Néanmoins, la réponse consistant en une procédure judiciaire, ultrarapide en période électorale, pour ordonner le retrait d’une information a été presque unanimement considérée comme inappropriée et inapplicable. Tous ou presque ont soutenu que la démarche n’était pas la bonne. J’ai évoqué les dizaines de spécialistes en tous genres qui ont été consultés, qui ont tous indiqué leur scepticisme. De toute façon, leur avis n’a pas été écouté.

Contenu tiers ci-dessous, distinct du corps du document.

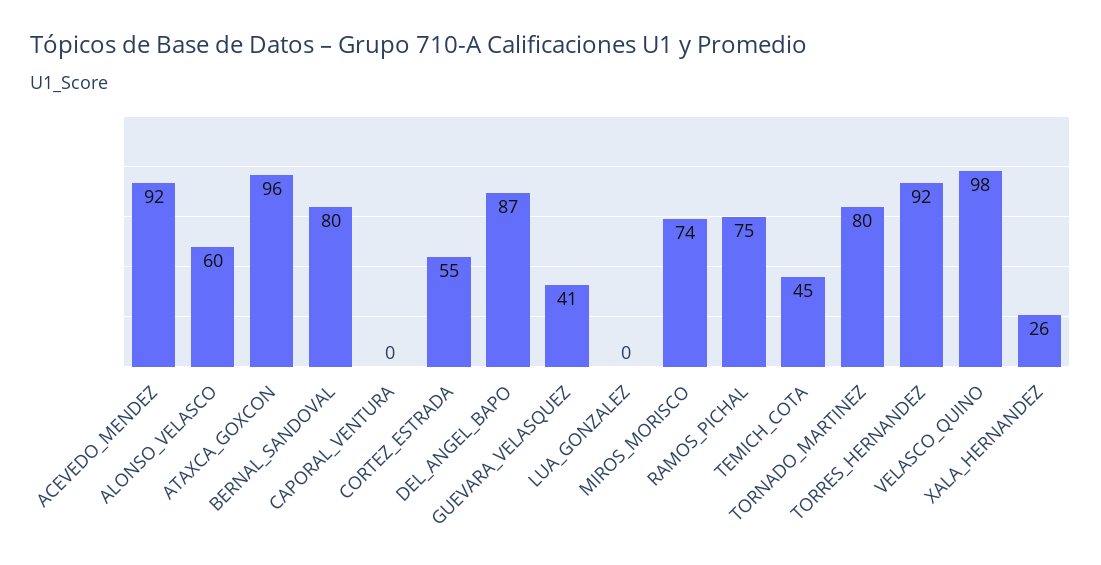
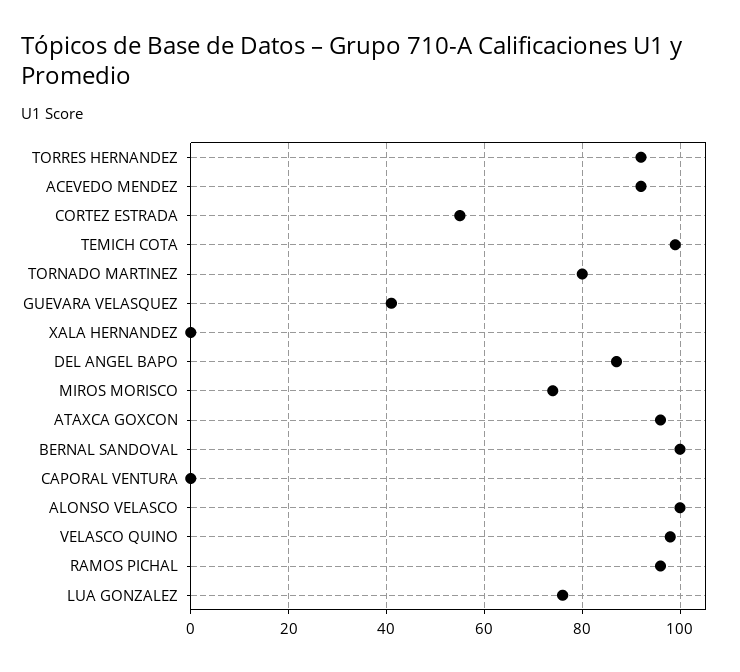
  {
    "ACEVEDO_MENDEZ": 92,
-   "ALONSO_VELASCO": 60,
+   "ALONSO_VELASCO": 100,
    "ATAXCA_GOXCON": 96,
-   "BERNAL_SANDOVAL": 80,
+   "BERNAL_SANDOVAL": 100,
    "CAPORAL_VENTURA": 0,
    "CORTEZ_ESTRADA": 55,
    "DEL_ANGEL_BAPO": 87,
    "GUEVARA_VELASQUEZ": 41,
-   "LUA_GONZALEZ": 0,
+   "LUA_GONZALEZ": 75,
    "MIROS_MORISCO": 74,
-   "RAMOS_PICHAL": 75,
+   "RAMOS_PICHAL": 95,
-   "TEMICH_COTA": 45,
+   "TEMICH_COTA": 100,
    "TORNADO_MARTINEZ": 80,
    "TORRES_HERNANDEZ": 92,
    "VELASCO_QUINO": 98,
-   "XALA_HERNANDEZ": 26
+   "XALA_HERNANDEZ": 0
  }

En définitive, le plus sage est de s’en tenir à l’avis du Conseil d’État qui, dans les termes choisis et prudents qui le caractérisent, avait considéré que « le droit français contient déjà plusieurs dispositions visant en substance à lutter contre la diffusion de fausses nouvelles ». Il ajoutait que, de toute façon, « la réponse du juge des référés, aussi rapide soit-elle, risque d’intervenir trop tard […], voire à contretemps ». Sans compter la difficulté forte qu’il y aurait à apporter devant un juge la preuve de la fausseté d’une information.

Dans une crise d’optimisme, on pourra toujours soutenir que ce texte ne fera pas trop de mal. Il ne sera qu’une illustration quasiment parfaite de la maxime de Montesquieu qui a été rappelée par notre collègue Christophe-André Frassa.

Finalement, c’est encore le journal hebdomadaire – toujours la presse ! – dont le symbole est un palmipède qui a le mieux résumé ce texte placebo et superfétatoire : les députés, en voulant complaire au Président de la République et lutter contre la manipulation de l’information ont foncé « la tête dans le bidon » ! Mal leur en a pris, et cette motion tendant à opposer la question préalable le leur rappelle.